Sure, some items appears more than once, but is the date of sale column (?) missing, possibly the duplicates are the results of sales on different days?

Sure, you could variously count things such as the number of sales. For that, a pivot table in excel will give you a quick result.

Copy of W49 no revisions.xlsx (111.2 KB)

I am sure it could be done in knime, but I would be reluctant to move forward unless more consistency between the product ID’s was in place. Does that make sense?

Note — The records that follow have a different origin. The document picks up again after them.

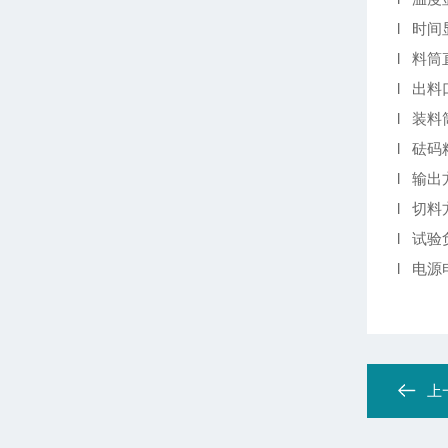
l 时间
l 料筒直
l 出料口
l 装料筒
l 砝码
l 输
l 切
l 试
l 电源
上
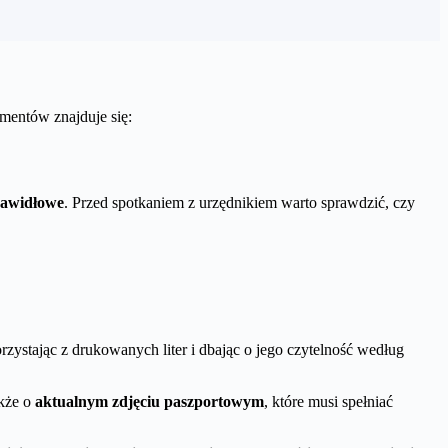
mentów znajduje się:
prawidłowe
. Przed spotkaniem z urzędnikiem warto sprawdzić, czy
ystając z drukowanych liter i dbając o jego czytelność według
akże o
aktualnym zdjęciu paszportowym
, które musi spełniać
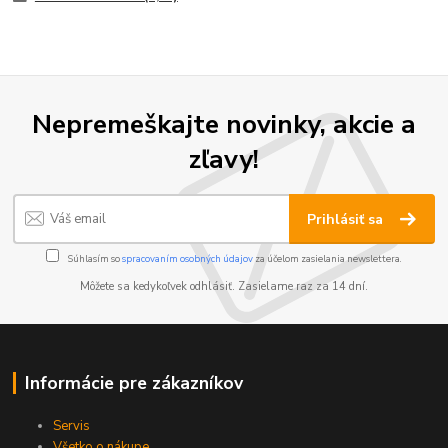
Nepremeškajte novinky, akcie a
zľavy!
Prihlásiť sa
Súhlasím so
spracovaním osobných údajov
za účelom zasielania newslettera.
Môžete sa kedykoľvek odhlásiť. Zasielame raz za 14 dní.
Informácie pre zákazníkov
Servis
Všetko o nákupe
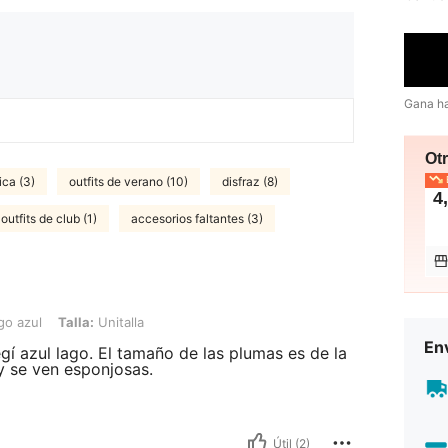
Gana h
Ot
ica (3)
outfits de verano (10)
disfraz (8)
E
4
outfits de club (1)
accesorios faltantes (3)
lla: Unitalla
go azul
Talla:
Unitalla
Env
gí azul lago. El tamaño de las plumas es de la
y se ven esponjosas.
Útil (2)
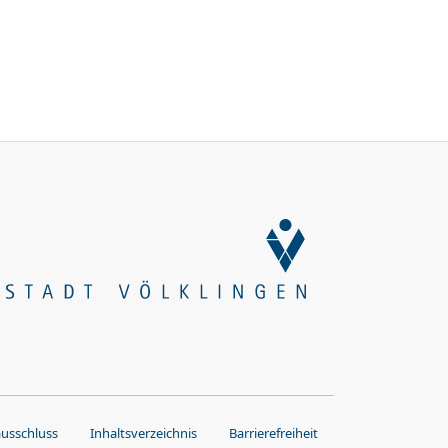
ausschluss
Inhaltsverzeichnis
Barrierefreiheit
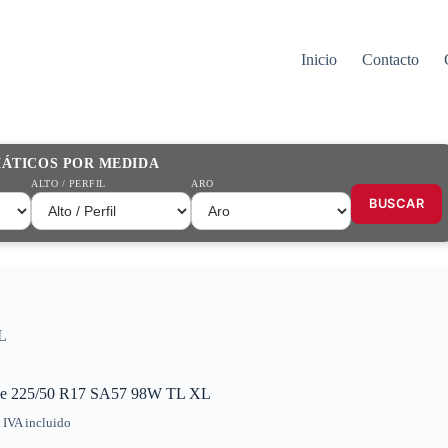
Inicio
Contacto
MÁTICOS POR MEDIDA
ALTO / PERFIL
ARO
BUSCAR
L
de 225/50 R17 SA57 98W TL XL
IVA incluido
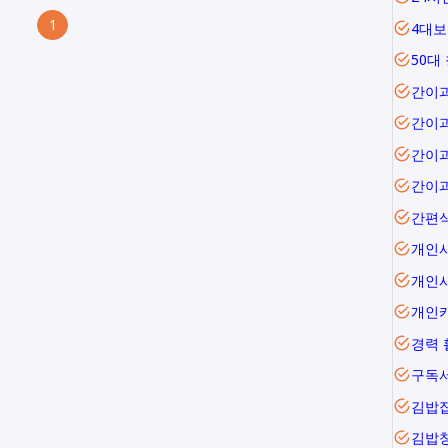
1
4대보
50대
간이
간이
간이
간이
간편
개인
개인
개인
경력 
구독
김밥
김밥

Even without and changes, pictures/reports of you data could still be painted, although it would be best to know what you would like to see. For instance, 015760 J
appears in the left table (with sales) but there is one 015760 J’s, size 30, in the left table; In the right table, we find: (The items appear somewhat unordered because sometimes, J or J. or J… are used)
015760 J, size 32
015760 J size 30
015760 J size 29
015760 J size 26
015760 J. size 30
015760 J. size 22
015760 J… size 29
015760 J… size 29
015760 J… size 29
I suspect that more data cleaning would reveal why size 29 appears 3 times.

Perhaps it would be useful to see which items were selling and which are not? But a lot of this falls into the the area of data cleanup and, sure, queries or joins or various other kinds of reports can help you to discover which portions of your data need cleaning up.

But using queries and the like to find out which parts of the data need to be cleaned up is quite different than doing joins to really find matches between two lists.

Thank you,
Steve Elster

system · June 13, 2021, 7:52pm

This topic was automatically closed 182 days after the last reply. New replies are no longer allowed.